I was a little annoyed that the book didn't include actual pattern pieces but measurements for the geometric shapes. The measurements didn't include seam allowance so we had to calculate a 1/4" addition for each side for each piece, and realized after the fact that the handle piece was mentioned later in the sewing description as needing to be cut larger than shown in the diagram. But we managed. The basis for the bag is a quilted log cabin square with the addition of a gusset and zipper. Above you can see the zipper and right piece of the gusset laying on the Singer sewing machine. Here's the nearly finished project.

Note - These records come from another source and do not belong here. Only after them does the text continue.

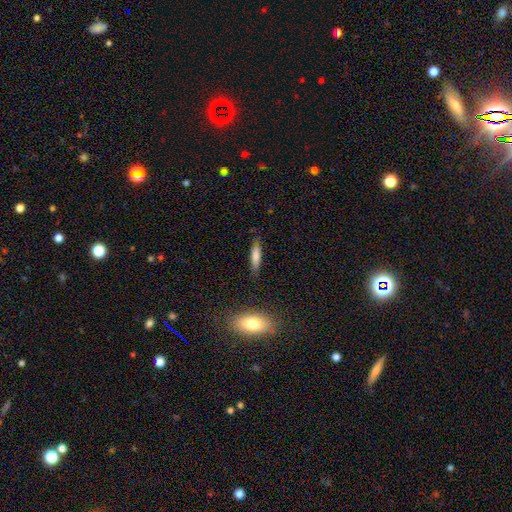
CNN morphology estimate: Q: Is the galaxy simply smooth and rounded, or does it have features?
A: smooth — 77%.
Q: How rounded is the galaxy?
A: cigar-shaped — 68%.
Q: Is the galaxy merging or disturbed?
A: none — 79%.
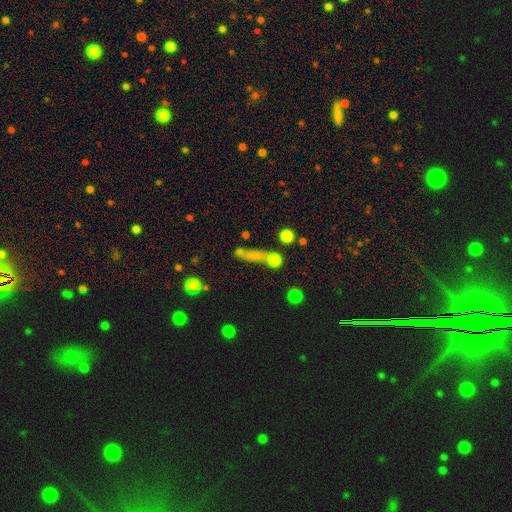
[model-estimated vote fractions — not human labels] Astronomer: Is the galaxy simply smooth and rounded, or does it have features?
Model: smooth — 63%.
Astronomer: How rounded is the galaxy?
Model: cigar-shaped — 58%.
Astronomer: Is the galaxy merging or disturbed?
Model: none — 54%.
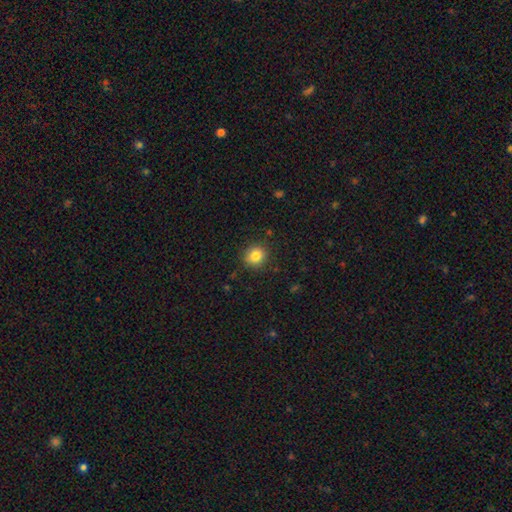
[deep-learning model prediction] Morphology: type=smooth (83%); roundness=round (86%); merging=none (88%).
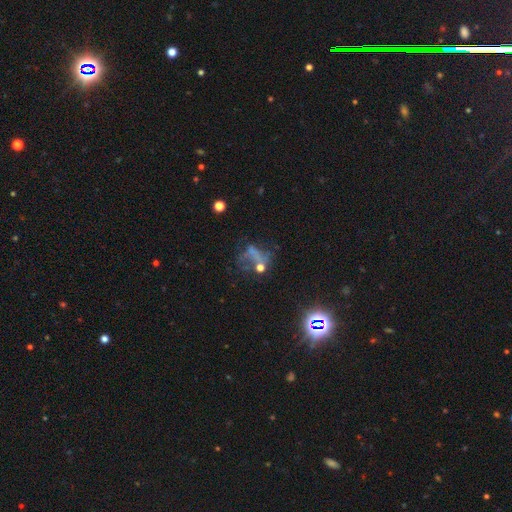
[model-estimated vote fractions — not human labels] A featured or disk galaxy (36%).

Vote fractions:
- Smooth or featured? featured or disk: 36% / star or artifact: 35% / smooth: 29%
- Merging? major disturbance: 37% / none: 32% / minor disturbance: 17% / merger: 14%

I didn't have double fold bias tape and don't feel like hacking a piece of fabric to make some so I'll bind it later. For now the raw edges are hidden inside the bag and I'm ok with it. Here it is finished!
The other side:
And the bottom:
I think this little bag will be perfect as makeup bag for traveling, or even better, a sock knitting project bag! There's enough space inside for a small skein of yarn and project. Overall it moved fairly quickly once all my pieces were calculated and cut, and it only fabric used was a fat quarter for the lining, gusset and handles plus scraps for the log cabin square. Fun and easily repeatable. I think I'll make myself pattern pieces so it will go more quickly next time. We did write down the pattern piece measurements after calculating the difference between the provided measurements (for final product) and what we needed.

It's time for my machines to get serviced. The old Singer 66-18 I bought secondhand stopped working just as I approached the final sewing phase and I switched to the Bernina 1060 that was my sweet 16 gift. That thing is a workhorse! The Singer is too... but it needs some special attention to get in shape.